In the ‘existence of man as a member of a collective’ Pestalozzi sees firstly a person’s concrete participation in personal collectives (the people, the inhabitants of a village, a club, a public authority); secondly the collective aspect of the individual in the sense of roles (father, wife, taxpayer, nurse, voter); and thirdly a person in the concrete dynamic of a real multitude (the human being), where he runs the risk of losing his personal conscience and of delegating his personal responsibility to the dull will of the active and unscrupulous masses.
Pestalozzi is convinced that in none of these collective existences is the innermost nature of the individual expressed. This can only happen when the ‘existence of man as an individual’ takes effect. Then he is not realised in his social aspects but in his unique individuality and in his spiritual-moral relations to his fellow beings, to the world, to God and to himself.
Collective existence in the social state is a means to the end of achieving individual moral existence; the state is there for humans and not vice versa.
In giving preferential position to individual existence over collective existence, Pestalozzi does not, however, feel that anyone should evade their social and public duties. For, according to Pestalozzi, a person should not lay claim to pure morality nor – accordingly – to the exclusive realisation of his individual existence. A person’s collective existence is a part of his existence that cannot be shaken off. The individual, therefore, must recognise that he will time and again be seen and called upon as a collective being by state and society and must be happy to fulfil duties as a member of the social state.

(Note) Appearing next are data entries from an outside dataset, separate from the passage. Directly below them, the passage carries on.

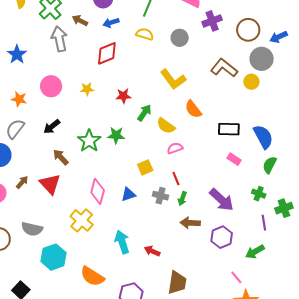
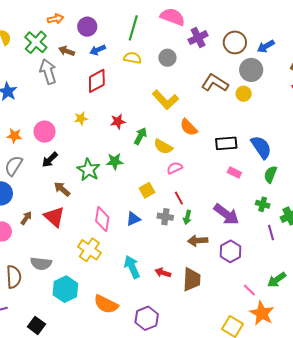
pink circle: (51, 86) -> (44, 132), moved
green arrow: (255, 252) -> (277, 280), moved
brown trapezoid: (177, 283) -> (192, 279), moved

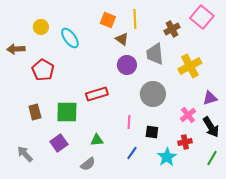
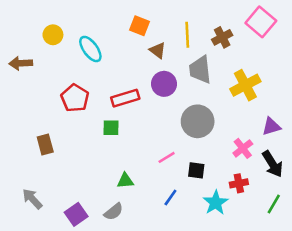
yellow line: (135, 19) -> (187, 35), moved
red pentagon: (43, 70) -> (75, 98), moved
red rectangle: (97, 94) -> (125, 98), moved
green square: (67, 112) -> (111, 128), moved, size x0.6
pink line: (129, 122) -> (167, 157), turned 56
purple square: (59, 143) -> (76, 214), moved

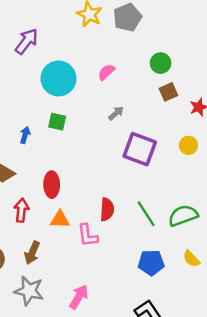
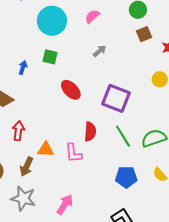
purple square: (140, 149) -> (116, 98), moved
red ellipse: (52, 185) -> (71, 90), moved, turned -45
orange triangle: (60, 219) -> (46, 149), moved

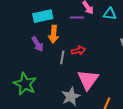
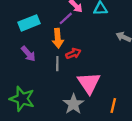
purple line: (77, 18) -> (66, 18), turned -32
orange arrow: (54, 34) -> (58, 38), moved

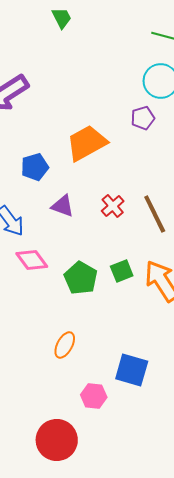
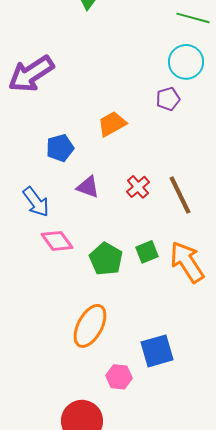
orange trapezoid: (87, 143) -> (112, 124), size x0.7
orange ellipse: (65, 345) -> (90, 326), size x1.6
blue square: (132, 370) -> (157, 351), turned -32

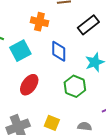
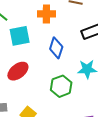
orange cross: (39, 22) -> (46, 14), turned -30

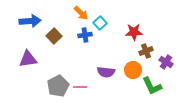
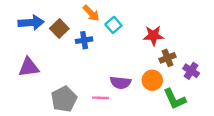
blue cross: (85, 35) -> (84, 40), moved
brown square: (54, 36) -> (59, 28), moved
pink line: (80, 87) -> (100, 98), moved

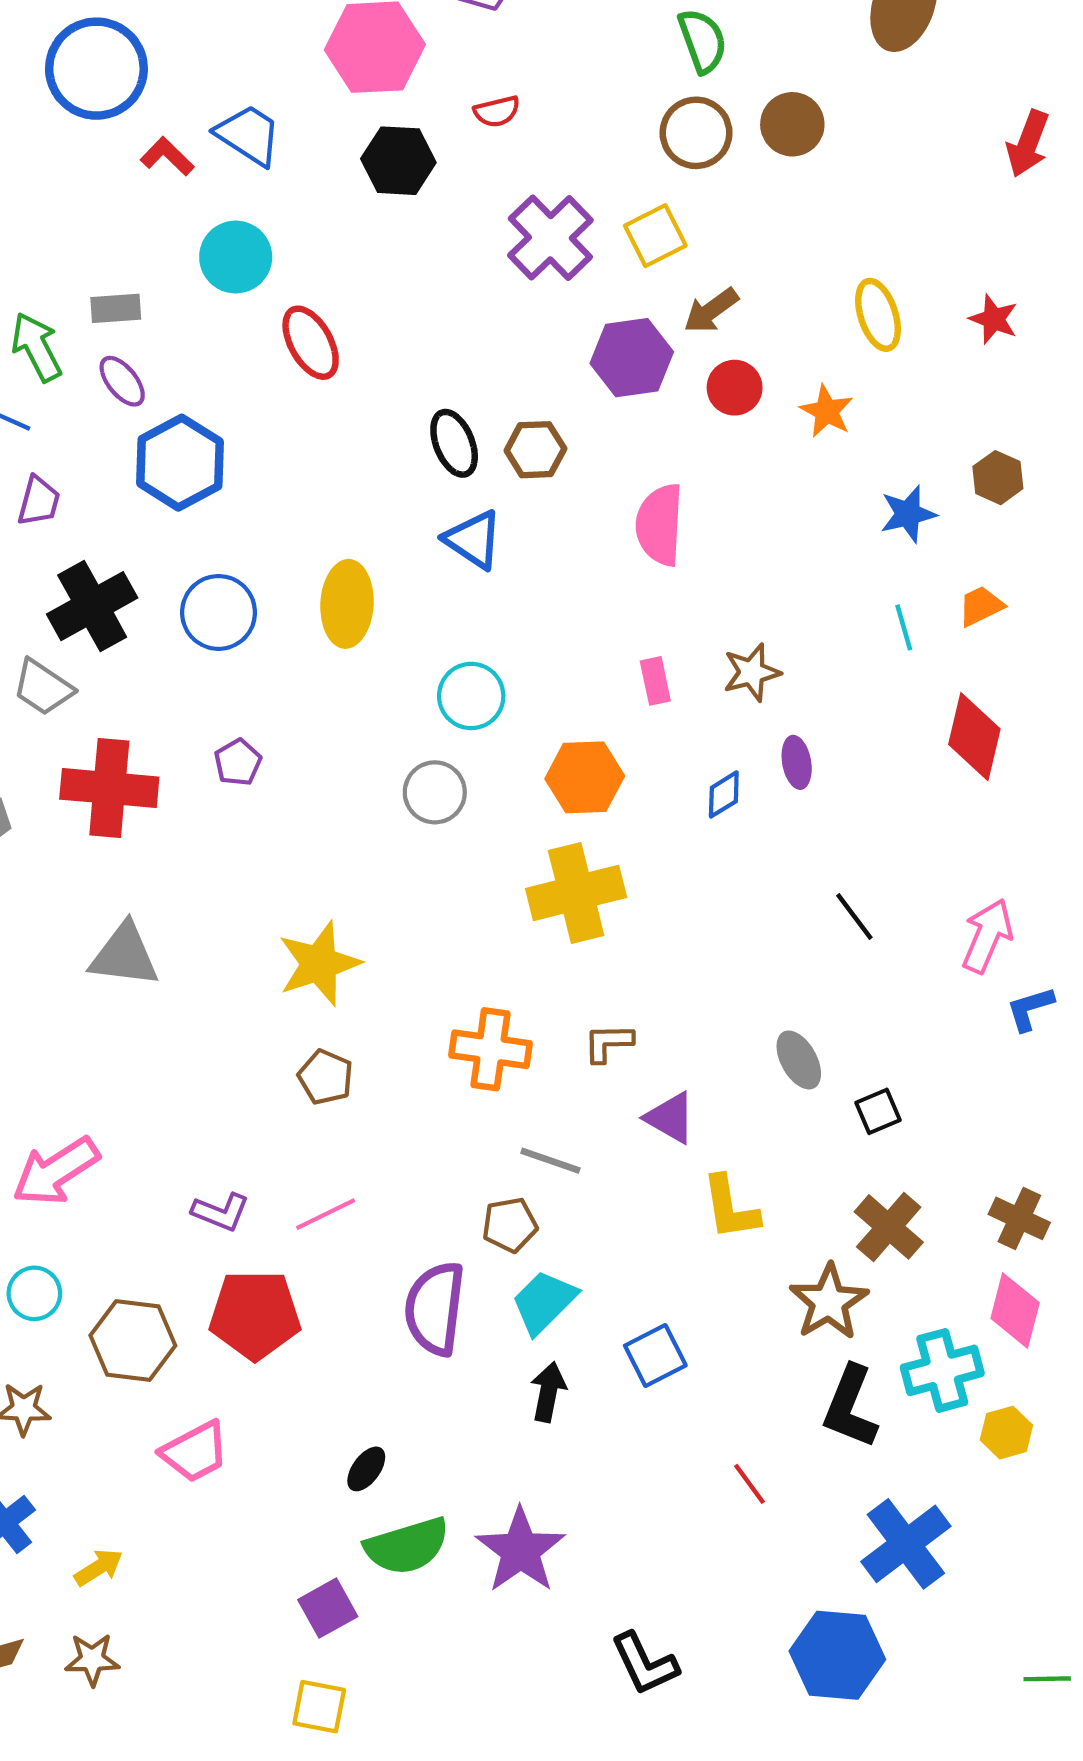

Moreover the person who strives towards morality, can elevate his collective duties to the level of morality. This can be achieved by the ability to realise the meaning of his collective duties and their necessity for the public welfare and by sacrificing personal advantage to a social motivation for the good of others.

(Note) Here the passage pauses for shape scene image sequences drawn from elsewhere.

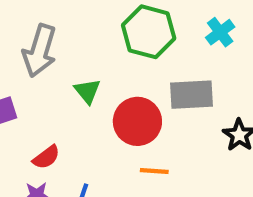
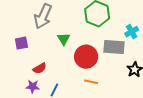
cyan cross: (220, 32) -> (132, 32), moved

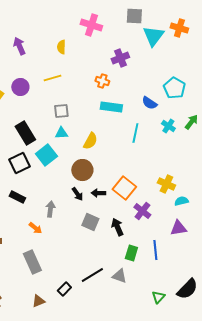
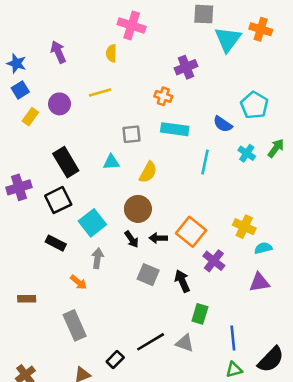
pink cross: (91, 25) -> (132, 25), moved
gray square: (61, 111) -> (132, 134), moved
cyan square: (46, 155) -> (92, 223), moved
blue line: (155, 250) -> (233, 338), moved
green triangle: (158, 297) -> (234, 370), turned 32

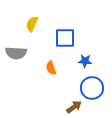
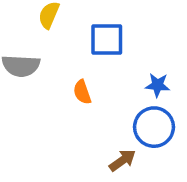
blue star: (85, 61) -> (158, 85), moved

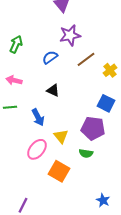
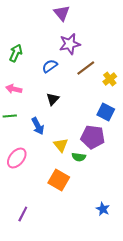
black triangle: (53, 90) -> (53, 99), turned 48
pink ellipse: (37, 149) -> (17, 158), moved
green semicircle: (86, 153) -> (79, 157), moved

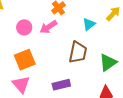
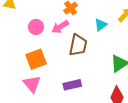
brown trapezoid: (78, 52) -> (78, 45), moved

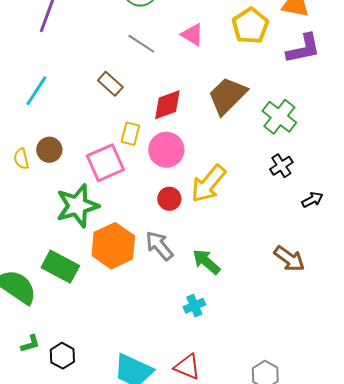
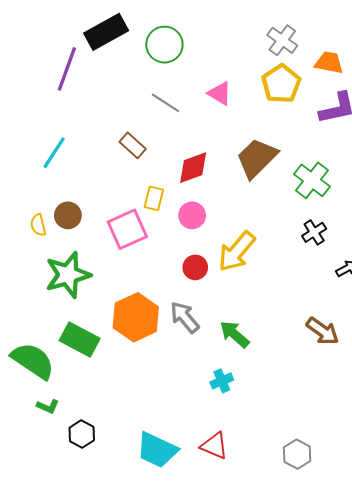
pink circle: (166, 150) -> (192, 215), size x0.7
green star: (77, 206) -> (68, 275), moved
green L-shape: (30, 344) -> (48, 406), moved, turned 40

With this differentiation between the collective and the individual existence of a human, politics has to decide which fields the State should deal with as part of the collective existence of humans and which it should deal with as a matter of individual existence. According to Pestalozzi the State is not in a position to guarantee equality before the law on the one hand and on the other hand to always consider each being as a unique individual. Thus it has no choice but to look upon a human, for example in the fields of public order, legislation, finance and the army under the collective aspect. However there are other fields which have to be considered to be, and dealt with as, primarily a matter of humankind’s individual existence. Pestalozzi mentions religion and formal and cultural education as well as care for the poor. These are the fields where the perfecting of things and systems is not under discussion, but the care for and the development of humankind is. Here the state cannot act itself, but can only make possible what is desirable: by providing a framework of legislation which supports self-initiative, personal responsibility and the morality of individuals.